→ **What the exercise asks**
The expected response is an exact repetition of every record, with images excluded.

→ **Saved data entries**
↓

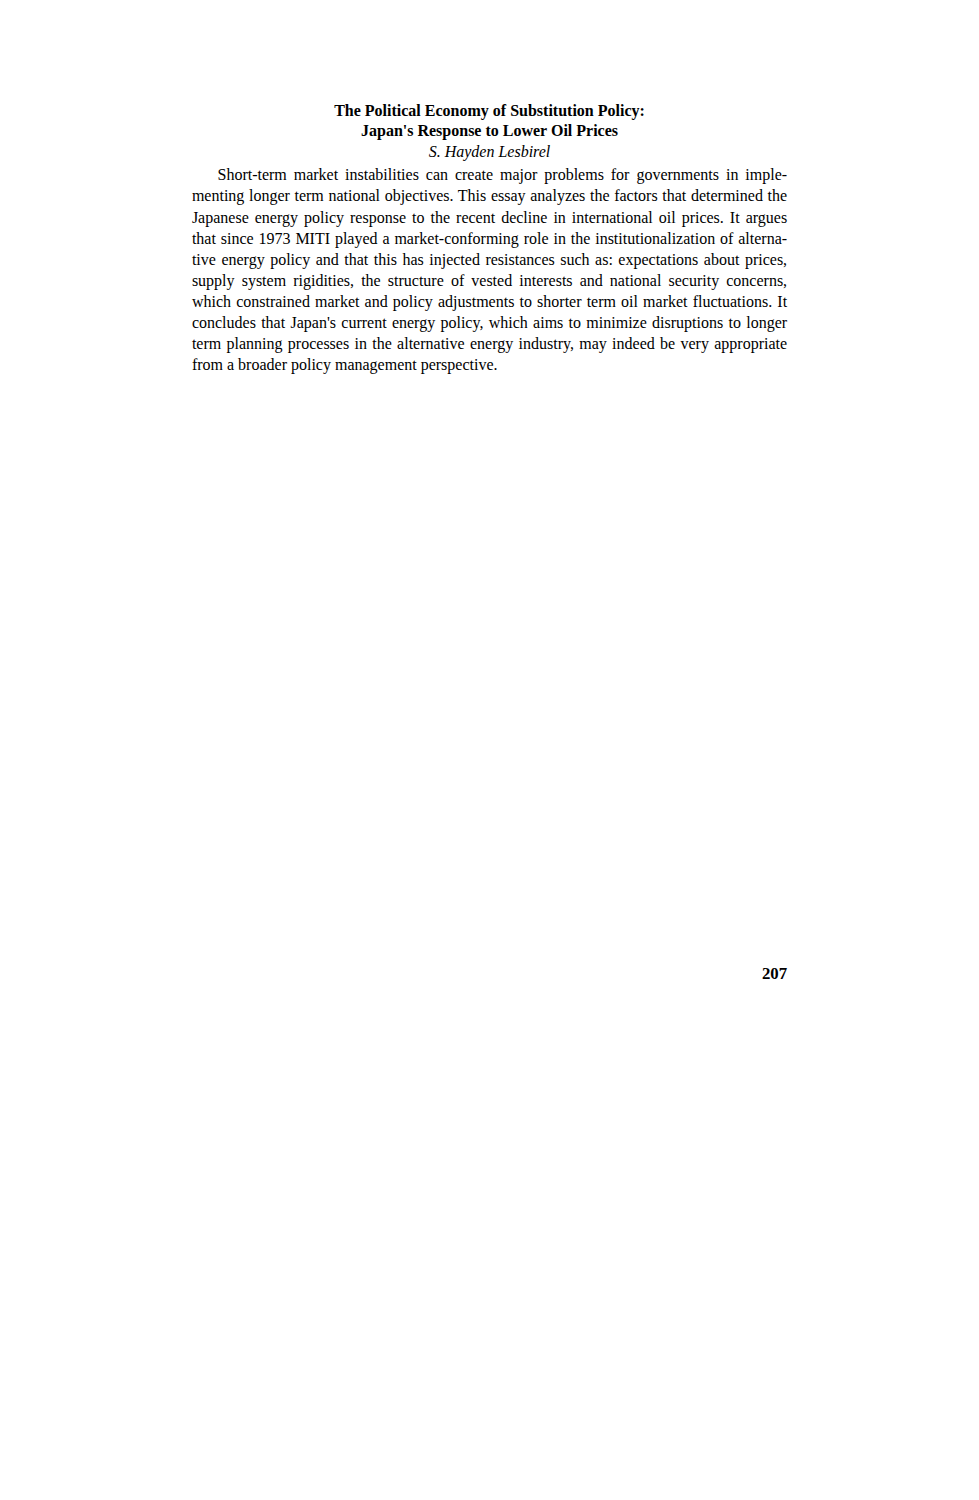The Political Economy of Substitution Policy:
Japan's Response to Lower Oil Prices
S. Hayden Lesbirel
Short-term market instabilities can create major problems for governments in implementing longer term national objectives. This essay analyzes the factors that determined the Japanese energy policy response to the recent decline in international oil prices. It argues that since 1973 MITI played a market-conforming role in the institutionalization of alternative energy policy and that this has injected resistances such as: expectations about prices, supply system rigidities, the structure of vested interests and national security concerns, which constrained market and policy adjustments to shorter term oil market fluctuations. It concludes that Japan's current energy policy, which aims to minimize disruptions to longer term planning processes in the alternative energy industry, may indeed be very appropriate from a broader policy management perspective.
207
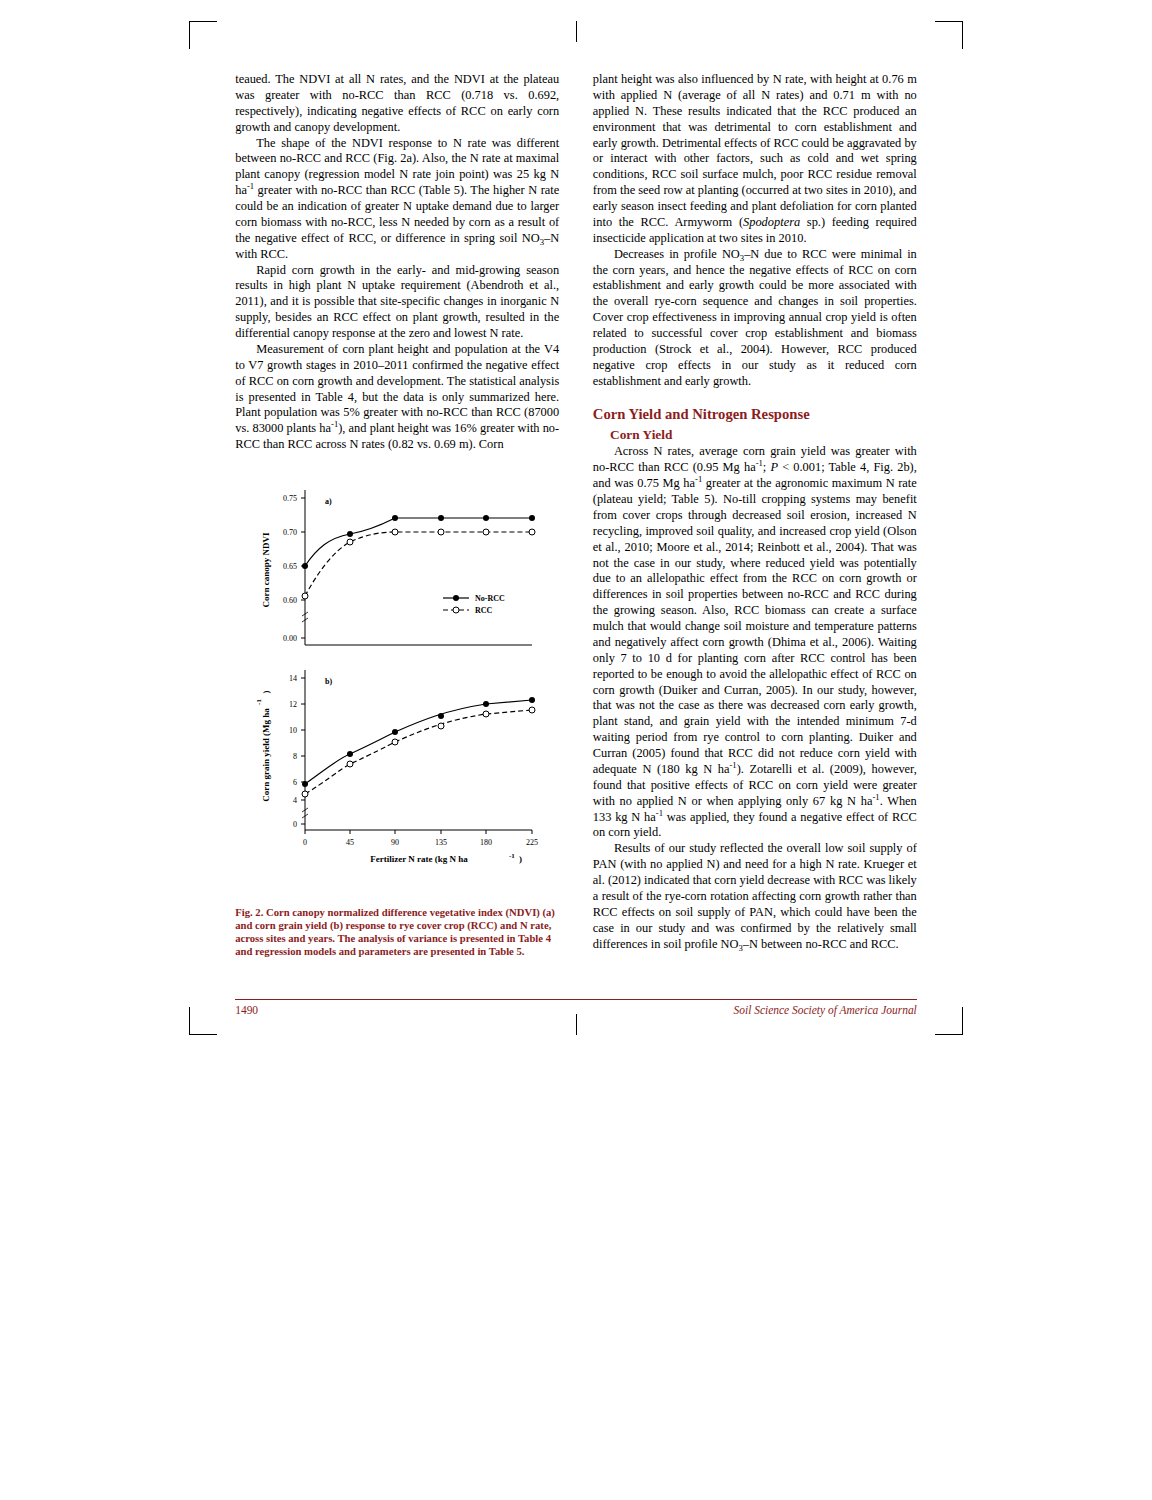teaued. The NDVI at all N rates, and the NDVI at the plateau was greater with no-RCC than RCC (0.718 vs. 0.692, respectively), indicating negative effects of RCC on early corn growth and canopy development.
The shape of the NDVI response to N rate was different between no-RCC and RCC (Fig. 2a). Also, the N rate at maximal plant canopy (regression model N rate join point) was 25 kg N ha-1 greater with no-RCC than RCC (Table 5). The higher N rate could be an indication of greater N uptake demand due to larger corn biomass with no-RCC, less N needed by corn as a result of the negative effect of RCC, or difference in spring soil NO3–N with RCC.
Rapid corn growth in the early- and mid-growing season results in high plant N uptake requirement (Abendroth et al., 2011), and it is possible that site-specific changes in inorganic N supply, besides an RCC effect on plant growth, resulted in the differential canopy response at the zero and lowest N rate.
Measurement of corn plant height and population at the V4 to V7 growth stages in 2010–2011 confirmed the negative effect of RCC on corn growth and development. The statistical analysis is presented in Table 4, but the data is only summarized here. Plant population was 5% greater with no-RCC than RCC (87000 vs. 83000 plants ha-1), and plant height was 16% greater with no-RCC than RCC across N rates (0.82 vs. 0.69 m). Corn
0.75 0.70 0.65 0.60 0.00 a) Corn canopy NDVI No-RCC RCC 14 12 10 8 6 4 0 b) Corn grain yield (Mg ha -1 ) 0 45 90 135 180 225 Fertilizer N rate (kg N ha -1 )
Fig. 2. Corn canopy normalized difference vegetative index (NDVI) (a) and corn grain yield (b) response to rye cover crop (RCC) and N rate, across sites and years. The analysis of variance is presented in Table 4 and regression models and parameters are presented in Table 5.
plant height was also influenced by N rate, with height at 0.76 m with applied N (average of all N rates) and 0.71 m with no applied N. These results indicated that the RCC produced an environment that was detrimental to corn establishment and early growth. Detrimental effects of RCC could be aggravated by or interact with other factors, such as cold and wet spring conditions, RCC soil surface mulch, poor RCC residue removal from the seed row at planting (occurred at two sites in 2010), and early season insect feeding and plant defoliation for corn planted into the RCC. Armyworm (Spodoptera sp.) feeding required insecticide application at two sites in 2010.
Decreases in profile NO3–N due to RCC were minimal in the corn years, and hence the negative effects of RCC on corn establishment and early growth could be more associated with the overall rye-corn sequence and changes in soil properties. Cover crop effectiveness in improving annual crop yield is often related to successful cover crop establishment and biomass production (Strock et al., 2004). However, RCC produced negative crop effects in our study as it reduced corn establishment and early growth.
Corn Yield and Nitrogen Response
Corn Yield
Across N rates, average corn grain yield was greater with no-RCC than RCC (0.95 Mg ha-1; P < 0.001; Table 4, Fig. 2b), and was 0.75 Mg ha-1 greater at the agronomic maximum N rate (plateau yield; Table 5). No-till cropping systems may benefit from cover crops through decreased soil erosion, increased N recycling, improved soil quality, and increased crop yield (Olson et al., 2010; Moore et al., 2014; Reinbott et al., 2004). That was not the case in our study, where reduced yield was potentially due to an allelopathic effect from the RCC on corn growth or differences in soil properties between no-RCC and RCC during the growing season. Also, RCC biomass can create a surface mulch that would change soil moisture and temperature patterns and negatively affect corn growth (Dhima et al., 2006). Waiting only 7 to 10 d for planting corn after RCC control has been reported to be enough to avoid the allelopathic effect of RCC on corn growth (Duiker and Curran, 2005). In our study, however, that was not the case as there was decreased corn early growth, plant stand, and grain yield with the intended minimum 7-d waiting period from rye control to corn planting. Duiker and Curran (2005) found that RCC did not reduce corn yield with adequate N (180 kg N ha-1). Zotarelli et al. (2009), however, found that positive effects of RCC on corn yield were greater with no applied N or when applying only 67 kg N ha-1. When 133 kg N ha-1 was applied, they found a negative effect of RCC on corn yield.
Results of our study reflected the overall low soil supply of PAN (with no applied N) and need for a high N rate. Krueger et al. (2012) indicated that corn yield decrease with RCC was likely a result of the rye-corn rotation affecting corn growth rather than RCC effects on soil supply of PAN, which could have been the case in our study and was confirmed by the relatively small differences in soil profile NO3–N between no-RCC and RCC.
1490 Soil Science Society of America Journal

↑

→ **Expected answer**
The Political Economy of Substitution Policy:
Japan's Response to Lower Oil Prices
S. Hayden Lesbirel
Short-term market instabilities can create major problems for governments in implementing longer term national objectives. This essay analyzes the factors that determined the Japanese energy policy response to the recent decline in international oil prices. It argues that since 1973 MITI played a market-conforming role in the institutionalization of alternative energy policy and that this has injected resistances such as: expectations about prices, supply system rigidities, the structure of vested interests and national security concerns, which constrained market and policy adjustments to shorter term oil market fluctuations. It concludes that Japan's current energy policy, which aims to minimize disruptions to longer term planning processes in the alternative energy industry, may indeed be very appropriate from a broader policy management perspective.
207
teaued. The NDVI at all N rates, and the NDVI at the plateau was greater with no-RCC than RCC (0.718 vs. 0.692, respectively), indicating negative effects of RCC on early corn growth and canopy development.
The shape of the NDVI response to N rate was different between no-RCC and RCC (Fig. 2a). Also, the N rate at maximal plant canopy (regression model N rate join point) was 25 kg N ha-1 greater with no-RCC than RCC (Table 5). The higher N rate could be an indication of greater N uptake demand due to larger corn biomass with no-RCC, less N needed by corn as a result of the negative effect of RCC, or difference in spring soil NO3–N with RCC.
Rapid corn growth in the early- and mid-growing season results in high plant N uptake requirement (Abendroth et al., 2011), and it is possible that site-specific changes in inorganic N supply, besides an RCC effect on plant growth, resulted in the differential canopy response at the zero and lowest N rate.
Measurement of corn plant height and population at the V4 to V7 growth stages in 2010–2011 confirmed the negative effect of RCC on corn growth and development. The statistical analysis is presented in Table 4, but the data is only summarized here. Plant population was 5% greater with no-RCC than RCC (87000 vs. 83000 plants ha-1), and plant height was 16% greater with no-RCC than RCC across N rates (0.82 vs. 0.69 m). Corn
0.75 0.70 0.65 0.60 0.00 a) Corn canopy NDVI No-RCC RCC 14 12 10 8 6 4 0 b) Corn grain yield (Mg ha -1 ) 0 45 90 135 180 225 Fertilizer N rate (kg N ha -1 )
Fig. 2. Corn canopy normalized difference vegetative index (NDVI) (a) and corn grain yield (b) response to rye cover crop (RCC) and N rate, across sites and years. The analysis of variance is presented in Table 4 and regression models and parameters are presented in Table 5.
plant height was also influenced by N rate, with height at 0.76 m with applied N (average of all N rates) and 0.71 m with no applied N. These results indicated that the RCC produced an environment that was detrimental to corn establishment and early growth. Detrimental effects of RCC could be aggravated by or interact with other factors, such as cold and wet spring conditions, RCC soil surface mulch, poor RCC residue removal from the seed row at planting (occurred at two sites in 2010), and early season insect feeding and plant defoliation for corn planted into the RCC. Armyworm (Spodoptera sp.) feeding required insecticide application at two sites in 2010.
Decreases in profile NO3–N due to RCC were minimal in the corn years, and hence the negative effects of RCC on corn establishment and early growth could be more associated with the overall rye-corn sequence and changes in soil properties. Cover crop effectiveness in improving annual crop yield is often related to successful cover crop establishment and biomass production (Strock et al., 2004). However, RCC produced negative crop effects in our study as it reduced corn establishment and early growth.
Corn Yield and Nitrogen Response
Corn Yield
Across N rates, average corn grain yield was greater with no-RCC than RCC (0.95 Mg ha-1; P < 0.001; Table 4, Fig. 2b), and was 0.75 Mg ha-1 greater at the agronomic maximum N rate (plateau yield; Table 5). No-till cropping systems may benefit from cover crops through decreased soil erosion, increased N recycling, improved soil quality, and increased crop yield (Olson et al., 2010; Moore et al., 2014; Reinbott et al., 2004). That was not the case in our study, where reduced yield was potentially due to an allelopathic effect from the RCC on corn growth or differences in soil properties between no-RCC and RCC during the growing season. Also, RCC biomass can create a surface mulch that would change soil moisture and temperature patterns and negatively affect corn growth (Dhima et al., 2006). Waiting only 7 to 10 d for planting corn after RCC control has been reported to be enough to avoid the allelopathic effect of RCC on corn growth (Duiker and Curran, 2005). In our study, however, that was not the case as there was decreased corn early growth, plant stand, and grain yield with the intended minimum 7-d waiting period from rye control to corn planting. Duiker and Curran (2005) found that RCC did not reduce corn yield with adequate N (180 kg N ha-1). Zotarelli et al. (2009), however, found that positive effects of RCC on corn yield were greater with no applied N or when applying only 67 kg N ha-1. When 133 kg N ha-1 was applied, they found a negative effect of RCC on corn yield.
Results of our study reflected the overall low soil supply of PAN (with no applied N) and need for a high N rate. Krueger et al. (2012) indicated that corn yield decrease with RCC was likely a result of the rye-corn rotation affecting corn growth rather than RCC effects on soil supply of PAN, which could have been the case in our study and was confirmed by the relatively small differences in soil profile NO3–N between no-RCC and RCC.
1490 Soil Science Society of America Journal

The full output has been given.